++++ Extracted information ++++
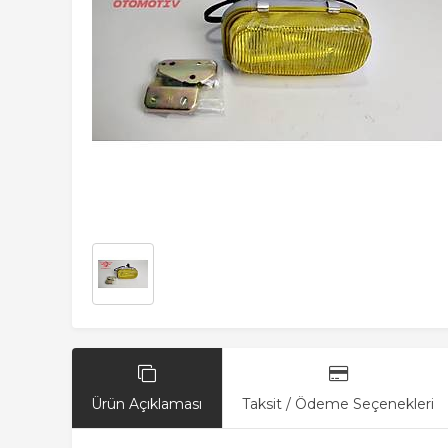
Ürün Açıklaması
Taksit / Ödeme Seçenekleri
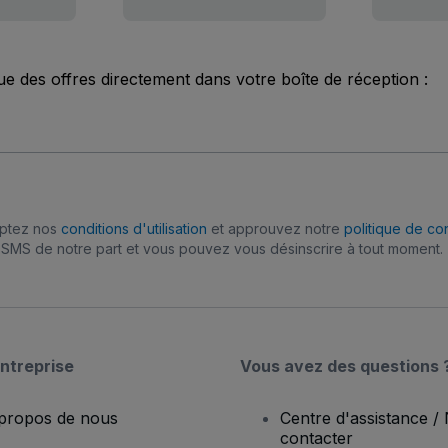
ue des offres directement dans votre boîte de réception :
eptez nos
conditions d'utilisation
et approuvez notre
politique de con
SMS de notre part et vous pouvez vous désinscrire à tout moment.
ntreprise
Vous avez des questions 
propos de nous
Centre d'assistance /
contacter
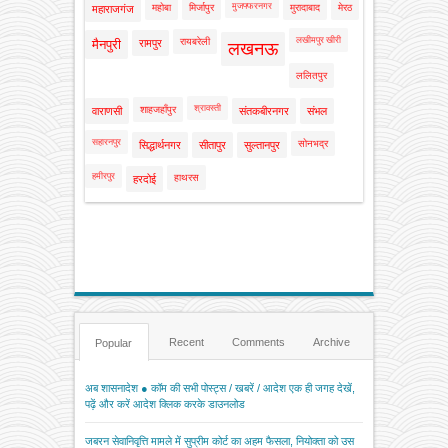
मुजफ्फरनगर
महोबा
मिर्जापुर
मुरादाबाद
मेरठ
महाराजगंज
लखीमपुर खीरी
रायबरेली
मैनपुरी
रामपुर
लखनऊ
ललितपुर
श्रावस्ती
शाहजहाँपुर
वाराणसी
संतकबीरनगर
संभल
सहारनपुर
सोनभद्र
सिद्धार्थनगर
सीतापुर
सुल्तानपुर
हमीरपुर
हाथरस
हरदोई
Recent
Comments
Archive
Popular
अब शासनादेश ● कॉम की सभी पोस्ट्स / खबरें / आदेश एक ही जगह देखें,
पढ़ें और करें आदेश क्लिक करके डाउनलोड
जबरन सेवानिवृत्ति मामले में सुप्रीम कोर्ट का अहम फैसला, नियोक्ता को उस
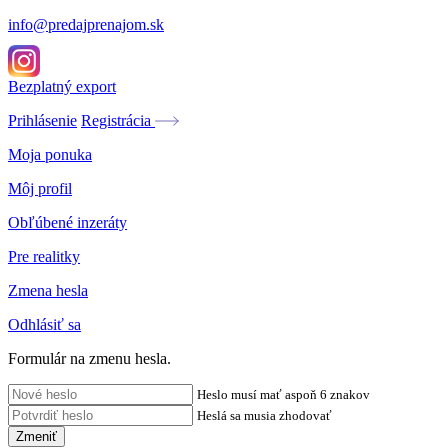
info@predajprenajom.sk
Bezplatný export
Prihlásenie
Registrácia
Moja ponuka
Môj profil
Obľúbené inzeráty
Pre realitky
Zmena hesla
Odhlásiť sa
Formulár na zmenu hesla.
Heslo musí mať aspoň 6 znakov
Heslá sa musia zhodovať
Zmeniť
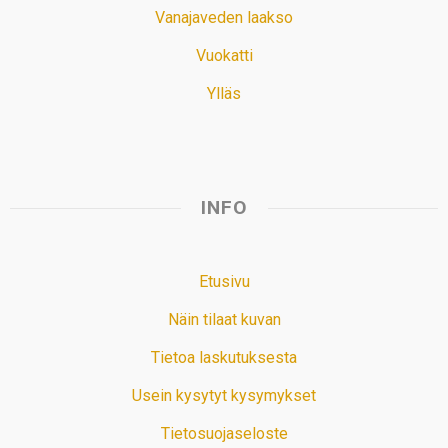
Vanajaveden laakso
Vuokatti
Ylläs
INFO
Etusivu
Näin tilaat kuvan
Tietoa laskutuksesta
Usein kysytyt kysymykset
Tietosuojaseloste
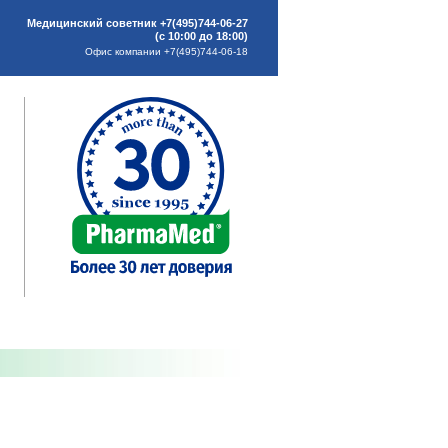
Медицинский советник +7(495)744-06-27
(с 10:00 до 18:00)
Офис компании +7(495)744-06-18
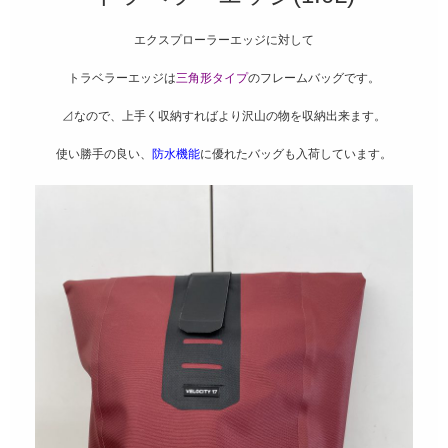
エクスプローラーエッジに対して
トラベラーエッジは
三角形タイプ
のフレームバッグです。
⊿なので、上手く収納すればより沢山の物を収納出来ます。
使い勝手の良い、
防水機能
に優れたバッグも入荷しています。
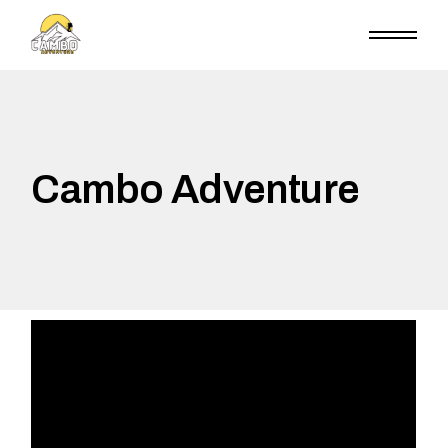
Cambo Adventure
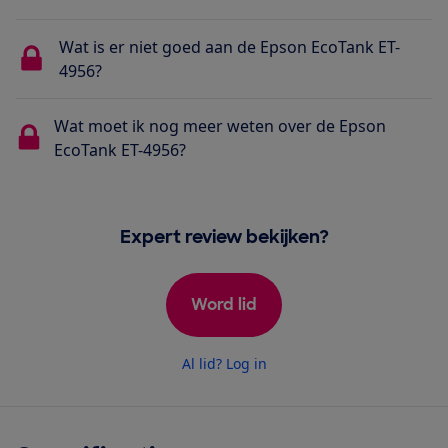
Wat is er niet goed aan de Epson EcoTank ET-
4956?
Wat moet ik nog meer weten over de Epson
EcoTank ET-4956?
Expert review bekijken?
Word lid
Al lid? Log in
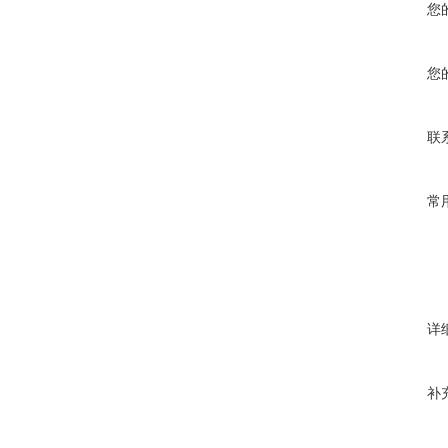
您
您
联
常
详
补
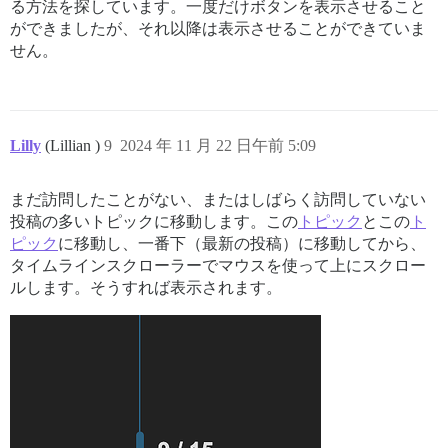
る方法を探しています。一度だけボタンを表示させること
ができましたが、それ以降は表示させることができていま
せん。
Lilly
(Lillian )
9
2024 年 11 月 22 日午前 5:09
まだ訪問したことがない、またはしばらく訪問していない
投稿の多いトピックに移動します。この
トピック
とこの
ト
ピック
に移動し、一番下（最新の投稿）に移動してから、
タイムラインスクローラーでマウスを使って上にスクロー
ルします。そうすれば表示されます。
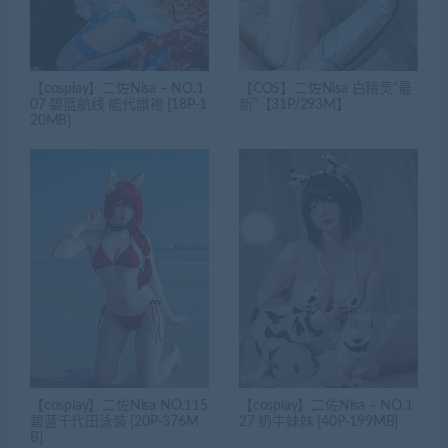
【cosplay】二佐Nisa – NO.1
【COS】二佐Nisa 白精灵“最
07 碧蓝航线 能代旗袍 [18P-1
新”【31P/293M】
20MB]
【cosplay】二佐Nisa NO.115
【cosplay】二佐Nisa – NO.1
碧蓝千代田泳装 [20P-376M
27 奶牛妹妹 [40P-199MB]
B]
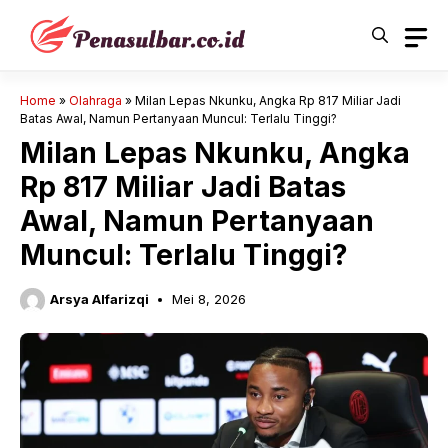
Langsung
ke
isi
Home
»
Olahraga
»
Milan Lepas Nkunku, Angka Rp 817 Miliar Jadi
Batas Awal, Namun Pertanyaan Muncul: Terlalu Tinggi?
Milan Lepas Nkunku, Angka
Rp 817 Miliar Jadi Batas
Awal, Namun Pertanyaan
Muncul: Terlalu Tinggi?
Arsya Alfarizqi
Mei 8, 2026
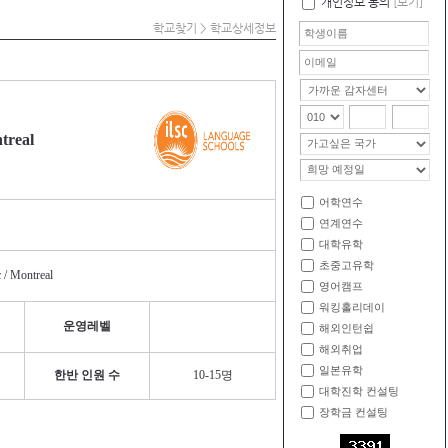
개인정보 동의
[보기]
학교찾기 > 학교상세정보
treal
어학연수
연계연수
대학유학
초중고유학
/ Montreal
영어캠프
워킹홀리데이
운영레벨
해외인턴쉽
해외취업
일본유학
한반 인원 수
10-15명
대학진학 컨설팅
장학금 컨설팅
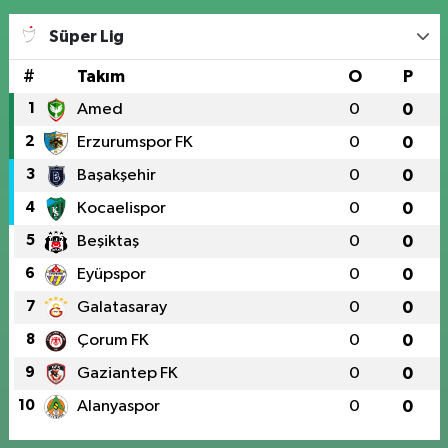
Süper Lig
#
Takım
O
P
1
Amed
0
0
2
Erzurumspor FK
0
0
3
Başakşehir
0
0
4
Kocaelispor
0
0
5
Beşiktaş
0
0
6
Eyüpspor
0
0
7
Galatasaray
0
0
8
Çorum FK
0
0
9
Gaziantep FK
0
0
10
Alanyaspor
0
0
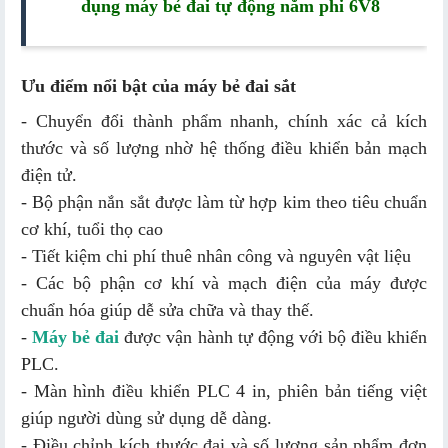
dụng máy bẻ đai tự động nằm phi 6V8
Ưu điểm nổi bật của máy bẻ đai sắt
- Chuyển đổi thành phẩm nhanh, chính xác cả kích
thước và số lượng nhờ hệ thống điều khiển bản mạch
điện tử.
- Bộ phận nắn sắt được làm từ hợp kim theo tiêu chuẩn
cơ khí, tuổi thọ cao
- Tiết kiệm chi phí thuê nhân công và nguyên vật liệu
- Các bộ phận cơ khí và mạch điện của máy được
chuẩn hóa giúp dễ sửa chữa và thay thế.
-
Máy bẻ đai
được vận hành tự động với bộ điều khiển
PLC.
- Màn hình điều khiển PLC 4 in, phiên bản tiếng việt
giúp người dùng sử dụng dễ dàng.
- Điều chỉnh kích thước đai và số lượng sản phẩm đơn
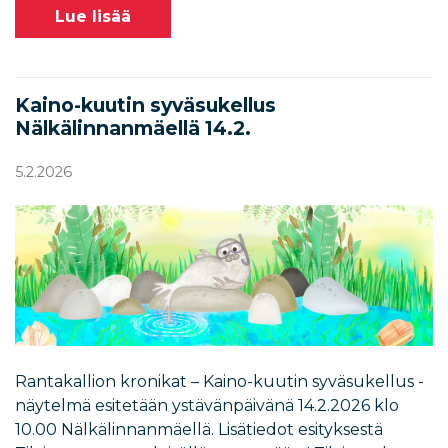
Lue lisää
Kaino-kuutin syväsukellus
Nälkälinnanmäellä 14.2.
5.2.2026
Rantakallion kronikat – Kaino-kuutin syväsukellus -
näytelmä esitetään ystävänpäivänä 14.2.2026 klo
10.00 Nälkälinnanmäellä. Lisätiedot esityksestä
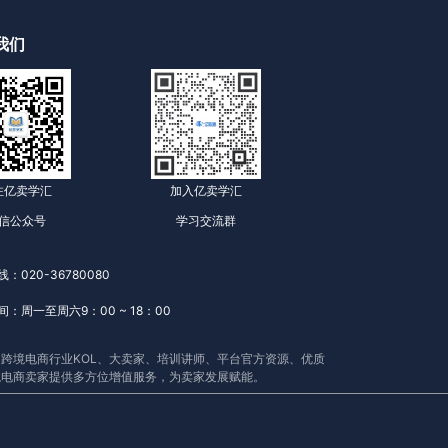
我们
注亿卖学汇
加入亿卖学汇
信公众号
学习交流群
：020-36780080
：周一至周六9：00 ~ 18：00
跨境电商行业KOL、大卖家、培训讲师、平台官方资源、优质
境电商卖家提供多方位增值服务，为卖家发展赋能。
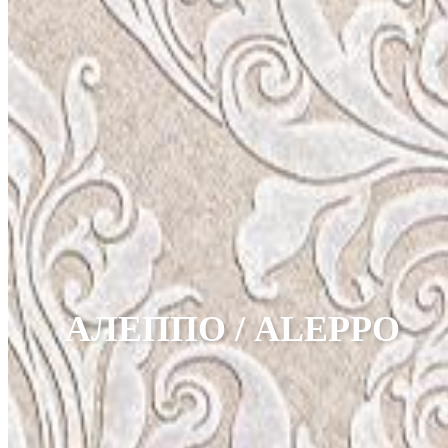
АЛЕППО / ALEPPO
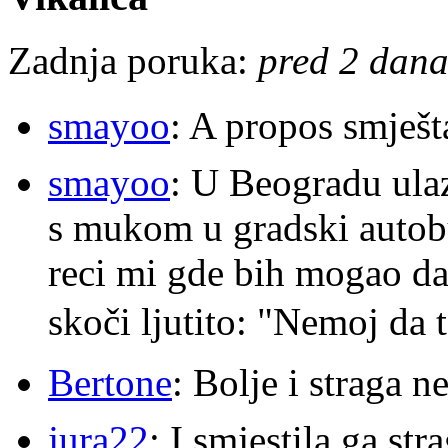
Zadnja poruka:
pred 2 dana
smayoo
: A propos smješt
smayoo
: U Beogradu ulaz
s mukom u gradski autobu
reci mi gde bih mogao da 
skoči ljutito: "Nemoj da 
Bertone
: Bolje i straga 
jura22
: I smjestila ga str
++++
--- Try it ---
Please edit the lines from the very first one through the line with "Tietosuojaseloste", replacing "Archive" with "Past posts" and leaving everything else unchanged. Leave the pictures out of your answer.

--- Task solution ---
Ürün Açıklaması
Taksit / Ödeme Seçenekleri
ue des offres directement dans votre boîte de réception :
eptez nos
conditions d'utilisation
et approuvez notre
politique de con
SMS de notre part et vous pouvez vous désinscrire à tout moment.
ntreprise
Vous avez des questions 
propos de nous
Centre d'assistance /
contacter
मुजफ्फरनगर
महोबा
मिर्जापुर
मुरादाबाद
मेरठ
महाराजगंज
लखीमपुर खीरी
रायबरेली
मैनपुरी
रामपुर
लखनऊ
ललितपुर
श्रावस्ती
शाहजहाँपुर
वाराणसी
संतकबीरनगर
संभल
सहारनपुर
सोनभद्र
सिद्धार्थनगर
सीतापुर
सुल्तानपुर
हमीरपुर
हाथरस
हरदोई
Recent
Comments
Past posts
Popular
अब शासनादेश ● कॉम की सभी पोस्ट्स / खबरें / आदेश एक ही जगह देखें,
पढ़ें और करें आदेश क्लिक करके डाउनलोड
जबरन सेवानिवृत्ति मामले में सुप्रीम कोर्ट का अहम फैसला, नियोक्ता को उस
info@predajprenajom.sk
Bezplatný export
Prihlásenie
Registrácia
Moja ponuka
Môj profil
Obľúbené inzeráty
Pre realitky
Zmena hesla
Odhlásiť sa
Formulár na zmenu hesla.
Heslo musí mať aspoň 6 znakov
Heslá sa musia zhodovať
Zmeniť
Vanajaveden laakso
Vuokatti
Ylläs
INFO
Etusivu
Näin tilaat kuvan
Tietoa laskutuksesta
Usein kysytyt kysymykset
Tietosuojaseloste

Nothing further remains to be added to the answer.